+++ DATA LISTING +++

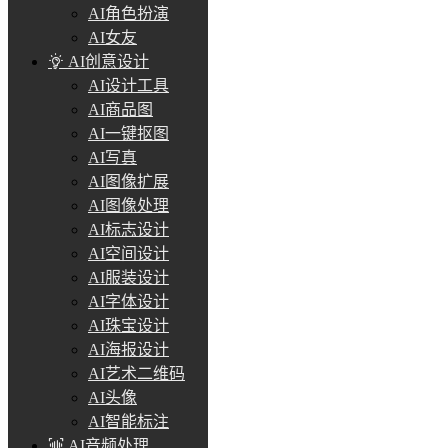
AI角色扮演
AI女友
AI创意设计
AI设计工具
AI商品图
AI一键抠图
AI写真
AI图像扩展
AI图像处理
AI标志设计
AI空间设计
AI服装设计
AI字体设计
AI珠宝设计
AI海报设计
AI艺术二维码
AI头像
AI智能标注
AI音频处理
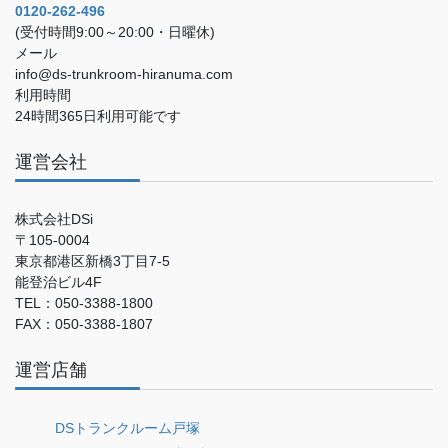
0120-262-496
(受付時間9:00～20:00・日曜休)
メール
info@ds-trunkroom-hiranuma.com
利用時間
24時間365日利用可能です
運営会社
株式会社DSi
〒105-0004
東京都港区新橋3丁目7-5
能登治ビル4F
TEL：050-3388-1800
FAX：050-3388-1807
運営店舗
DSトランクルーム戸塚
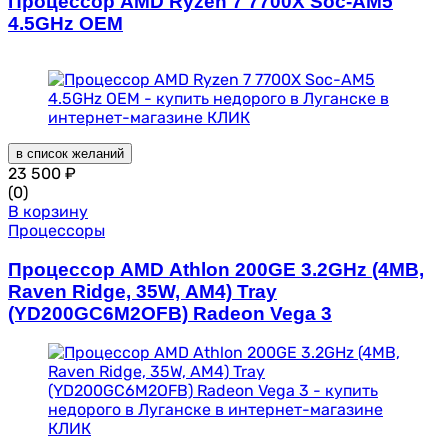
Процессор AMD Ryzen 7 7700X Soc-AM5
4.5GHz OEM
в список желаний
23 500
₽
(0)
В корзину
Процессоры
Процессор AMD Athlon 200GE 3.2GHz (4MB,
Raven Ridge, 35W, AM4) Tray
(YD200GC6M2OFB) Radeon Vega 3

+++

_TASK GOAL:_
What is needed is an exact copy of every entry, minus the images.

_YOUR RESPONSE:_
AI角色扮演
AI女友
AI创意设计
AI设计工具
AI商品图
AI一键抠图
AI写真
AI图像扩展
AI图像处理
AI标志设计
AI空间设计
AI服装设计
AI字体设计
AI珠宝设计
AI海报设计
AI艺术二维码
AI头像
AI智能标注
AI音频处理
0120-262-496
(受付時間9:00～20:00・日曜休)
メール
info@ds-trunkroom-hiranuma.com
利用時間
24時間365日利用可能です
運営会社
株式会社DSi
〒105-0004
東京都港区新橋3丁目7-5
能登治ビル4F
TEL：050-3388-1800
FAX：050-3388-1807
運営店舗
DSトランクルーム戸塚
Процессор AMD Ryzen 7 7700X Soc-AM5
4.5GHz OEM
в список желаний
23 500
₽
(0)
В корзину
Процессоры
Процессор AMD Athlon 200GE 3.2GHz (4MB,
Raven Ridge, 35W, AM4) Tray
(YD200GC6M2OFB) Radeon Vega 3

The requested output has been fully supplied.